This year, Jay's parents will be with us here in Boston for Rosh Hashana, which means it's up to me to recreate the holiday staples. For Jay, that means his mom's sweet potato pie. For both of us, it also means homemade chicken soup (on the stove now -- keep your fingers crossed it comes out well!), brisket, and apples and honey, of course. For me, without a doubt, it's applesauce cake.
My mom's honey cake may be the longest-standing sweet component of Rosh Hashana meals, but maybe 10-15 years ago, her friend Gail shared a recipe for applesauce cake (thank you Gail!). It has since become my holiday favorite, hands down. No disrespect to the honey cake, but YUM! It's a perfect little quickbread with all the spices of fall. And it's so moist!
Every year, my mom bakes up these babies and sends them off to a few friends and family across the country for the holidays. Whenever I couldn't make it home, I knew I'd get my applesauce cake in the mail.
This year, it was up to me to whip up my own cakes, and I cannot wait to dig in. The process is so easy and smells so good. What a great way to start off a sweet new year!

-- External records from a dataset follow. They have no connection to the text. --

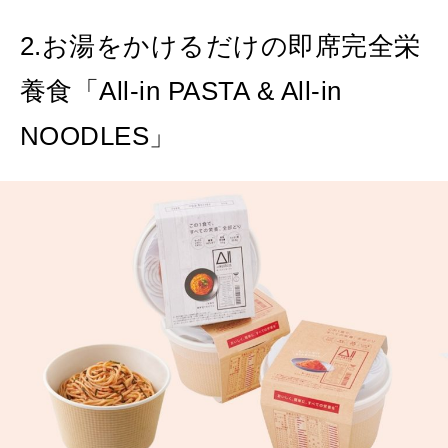
2.お湯をかけるだけの即席完全栄
養食「All-in PASTA & All-in
NOODLES」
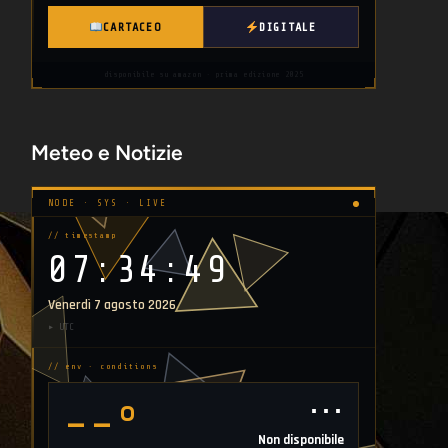
CARTACEO
DIGITALE
disponibile su amazon · prima edizione 2025
Meteo e Notizie
NODE · SYS · LIVE
// timestamp
07:34:50
Venerdì 7 agosto 2026
▸ UTC
// env · conditions
⋯
--°
Non disponibile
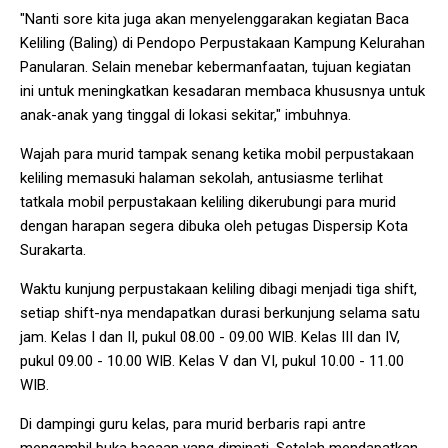
"Nanti sore kita juga akan menyelenggarakan kegiatan Baca
Keliling (Baling) di Pendopo Perpustakaan Kampung Kelurahan
Panularan. Selain menebar kebermanfaatan, tujuan kegiatan
ini untuk meningkatkan kesadaran membaca khususnya untuk
anak-anak yang tinggal di lokasi sekitar," imbuhnya.
Wajah para murid tampak senang ketika mobil perpustakaan
keliling memasuki halaman sekolah, antusiasme terlihat
tatkala mobil perpustakaan keliling dikerubungi para murid
dengan harapan segera dibuka oleh petugas Dispersip Kota
Surakarta.
Waktu kunjung perpustakaan keliling dibagi menjadi tiga shift,
setiap shift-nya mendapatkan durasi berkunjung selama satu
jam. Kelas I dan II, pukul 08.00 - 09.00 WIB. Kelas III dan IV,
pukul 09.00 - 10.00 WIB. Kelas V dan VI, pukul 10.00 - 11.00
WIB.
Di dampingi guru kelas, para murid berbaris rapi antre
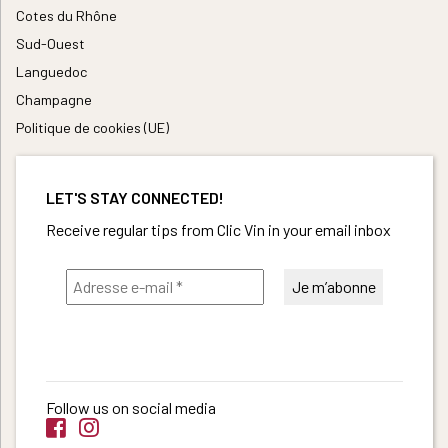
Cotes du Rhône
Sud-Ouest
Languedoc
Champagne
Politique de cookies (UE)
LET'S STAY CONNECTED!
Receive regular tips from Clic Vin in your email inbox
Follow us on social media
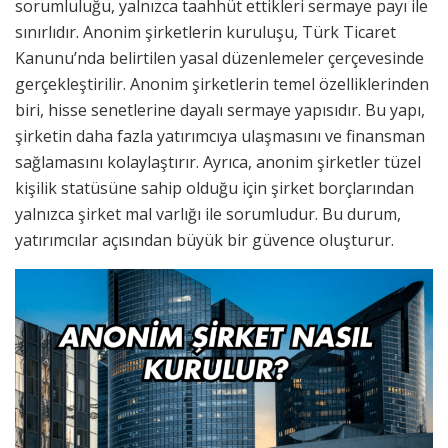
sorumluluğu, yalnızca taahhüt ettikleri sermaye payı ile
sınırlıdır. Anonim şirketlerin kuruluşu, Türk Ticaret
Kanunu’nda belirtilen yasal düzenlemeler çerçevesinde
gerçekleştirilir. Anonim şirketlerin temel özelliklerinden
biri, hisse senetlerine dayalı sermaye yapısıdır. Bu yapı,
şirketin daha fazla yatırımcıya ulaşmasını ve finansman
sağlamasını kolaylaştırır. Ayrıca, anonim şirketler tüzel
kişilik statüsüne sahip olduğu için şirket borçlarından
yalnızca şirket mal varlığı ile sorumludur. Bu durum,
yatırımcılar açısından büyük bir güvence oluşturur.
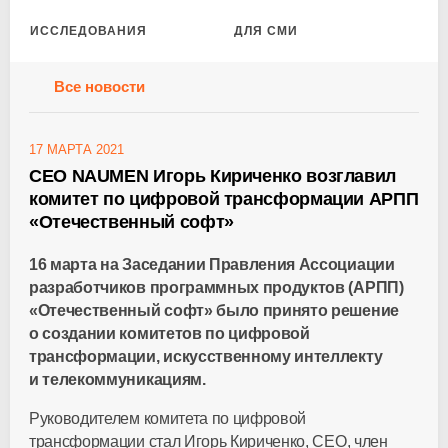
ИССЛЕДОВАНИЯ
ДЛЯ СМИ
Все новости
17 МАРТА 2021
СEO NAUMEN Игорь Кириченко возглавил
комитет по цифровой трансформации АРПП
«Отечественный софт»
16 марта на Заседании Правления Ассоциации
разработчиков программных продуктов (АРПП)
«Отечественный софт» было принято решение
о создании комитетов по цифровой
трансформации, искусственному интеллекту
и телекоммуникациям.
Руководителем комитета по цифровой
трансформации стал Игорь Кириченко, CEO, член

L'shana Tova to all who are celebrating!!
Gail's Applesauce Cake
1 cup applesauce
1 cup sugar
1/2 cup vegetable (canola) oil
3 tbsp milk (or non-dairy creamer if you need them to be parve)
2 cups flour
1/2 tsp baking powder
1 tsp baking soda
1/2 tsp cinnamon
1/2 tsp nutmeg
1/4 tsp allspice
1/4 tsp salt
1/2 cup chopped pecans
1/4 cup chopped pecans
1/4 cup brown sugar
1/2 tsp cinnamon
Preheat oven to 350º. Grease 2 medium loaf pans.
Combine applesauce, sugar, oil, eggs and milk. Beat to blend well.
In a separate bowl, sift together flour, baking powder, baking soda, cinnamon, nutmeg, allspice and salt. Slowly blend into applesauce mixture. Stir in 1/2 cup pecans.
Turn batter into greased loaf pans (batter will be shallow in pans). Mix topping and sprinkle on top.
Bake at 350º for 45-50 minutes.
Cool in pans, turn out and cut into slices.